### WHAT YOU NEED TO DO
From the data below, list every line that contains the word "Venloop".

### EXTRACTED INFORMATION

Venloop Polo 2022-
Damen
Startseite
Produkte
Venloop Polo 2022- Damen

==

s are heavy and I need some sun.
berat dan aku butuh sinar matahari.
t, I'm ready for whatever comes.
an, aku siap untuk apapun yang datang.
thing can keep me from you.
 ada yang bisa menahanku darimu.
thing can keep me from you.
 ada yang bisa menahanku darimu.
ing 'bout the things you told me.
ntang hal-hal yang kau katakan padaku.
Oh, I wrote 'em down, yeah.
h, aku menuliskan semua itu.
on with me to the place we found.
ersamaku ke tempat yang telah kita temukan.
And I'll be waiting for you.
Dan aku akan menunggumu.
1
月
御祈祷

### SOLUTION TO THE PROBLEM
Venloop Polo 2022-
Venloop Polo 2022- Damen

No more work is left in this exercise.